Problem details: Return the entries below in their exact form, leaving the pictures out.

Available data:
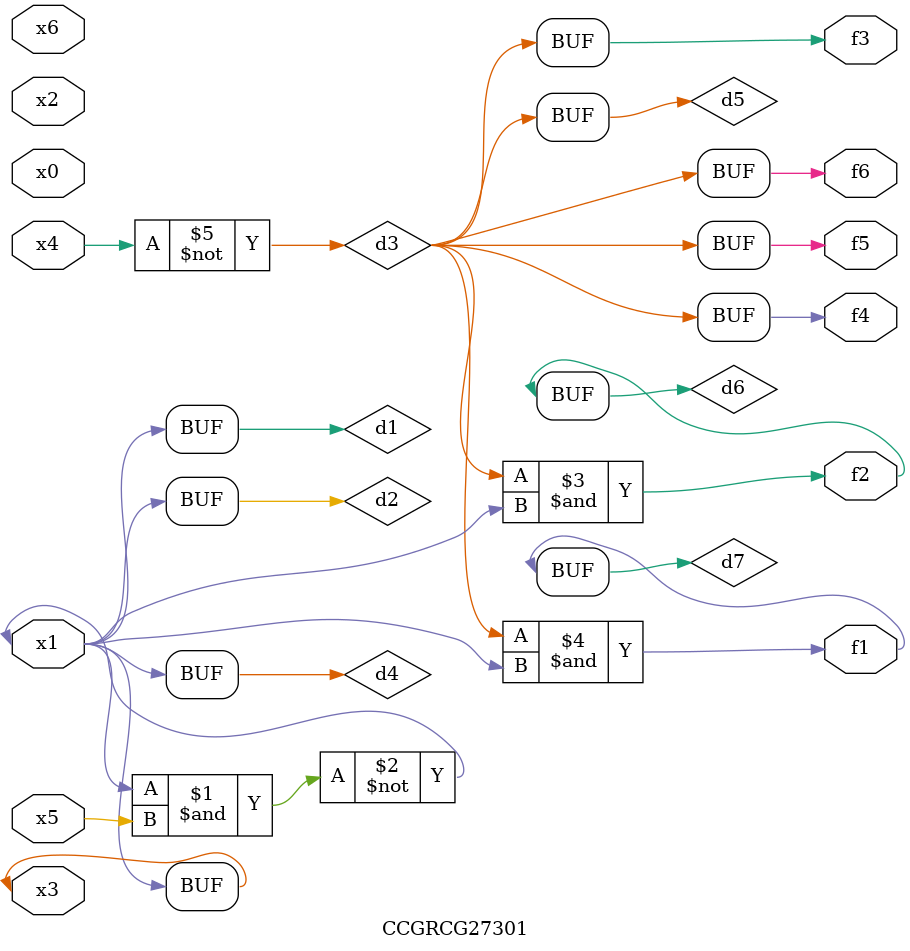
<source format=v>
module CCGRCG27301(
	input x0, x1, x2, x3, x4, x5, x6,
	output f1, f2, f3, f4, f5, f6
);

	wire d1, d2, d3, d4, d5, d6, d7;

	buf (d1, x1, x3);
	nand (d2, x1, x5);
	not (d3, x4);
	buf (d4, d1, d2);
	buf (d5, d3);
	and (d6, d3, d4);
	and (d7, d3, d4);
	assign f1 = d7;
	assign f2 = d6;
	assign f3 = d5;
	assign f4 = d5;
	assign f5 = d5;
	assign f6 = d5;
endmodule

</source>
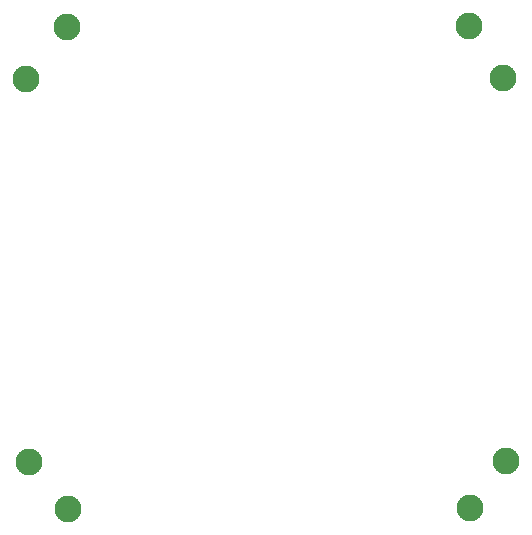
<source format=gbs>
G04 MADE WITH FRITZING*
G04 WWW.FRITZING.ORG*
G04 DOUBLE SIDED*
G04 HOLES PLATED*
G04 CONTOUR ON CENTER OF CONTOUR VECTOR*
%ASAXBY*%
%FSLAX23Y23*%
%MOIN*%
%OFA0B0*%
%SFA1.0B1.0*%
%ADD10C,0.089370*%
%LNMASK0*%
G90*
G70*
G54D10*
X1667Y1521D03*
X87Y242D03*
X1556Y90D03*
X217Y86D03*
X215Y1692D03*
X77Y1519D03*
X1677Y245D03*
X1554Y1696D03*
G04 End of Mask0*
M02*
</source>
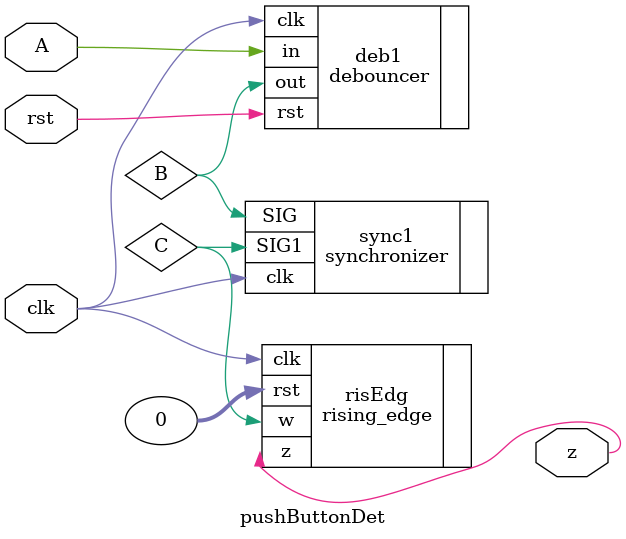
<source format=v>
`timescale 1ns / 1ps


module pushButtonDet(input A, clk, rst, output z);
    
    wire B, C;
    // wire clk_out

    // clockDivider #(500000) myclk( .clk(clk), .rst(rst), .en(1), .clk_out(clk_out) );
    
    debouncer deb1(.clk(clk) , .rst(rst), .in(A), .out(B) );
    
    synchronizer sync1(.clk(clk) , .SIG(B), .SIG1(C) );
    
    rising_edge risEdg( .clk(clk) , .rst(0) , .w(C), .z(z) );
    
   
endmodule

</source>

Output for this exercise:
<source format=v>
module CCGRCG27301(
	input x0, x1, x2, x3, x4, x5, x6,
	output f1, f2, f3, f4, f5, f6
);

	wire d1, d2, d3, d4, d5, d6, d7;

	buf (d1, x1, x3);
	nand (d2, x1, x5);
	not (d3, x4);
	buf (d4, d1, d2);
	buf (d5, d3);
	and (d6, d3, d4);
	and (d7, d3, d4);
	assign f1 = d7;
	assign f2 = d6;
	assign f3 = d5;
	assign f4 = d5;
	assign f5 = d5;
	assign f6 = d5;
endmodule

</source>
<source format=gbs>
G04 MADE WITH FRITZING*
G04 WWW.FRITZING.ORG*
G04 DOUBLE SIDED*
G04 HOLES PLATED*
G04 CONTOUR ON CENTER OF CONTOUR VECTOR*
%ASAXBY*%
%FSLAX23Y23*%
%MOIN*%
%OFA0B0*%
%SFA1.0B1.0*%
%ADD10C,0.089370*%
%LNMASK0*%
G90*
G70*
G54D10*
X1667Y1521D03*
X87Y242D03*
X1556Y90D03*
X217Y86D03*
X215Y1692D03*
X77Y1519D03*
X1677Y245D03*
X1554Y1696D03*
G04 End of Mask0*
M02*
</source>
<source format=v>
`timescale 1ns / 1ps


module pushButtonDet(input A, clk, rst, output z);
    
    wire B, C;
    // wire clk_out

    // clockDivider #(500000) myclk( .clk(clk), .rst(rst), .en(1), .clk_out(clk_out) );
    
    debouncer deb1(.clk(clk) , .rst(rst), .in(A), .out(B) );
    
    synchronizer sync1(.clk(clk) , .SIG(B), .SIG1(C) );
    
    rising_edge risEdg( .clk(clk) , .rst(0) , .w(C), .z(z) );
    
   
endmodule

</source>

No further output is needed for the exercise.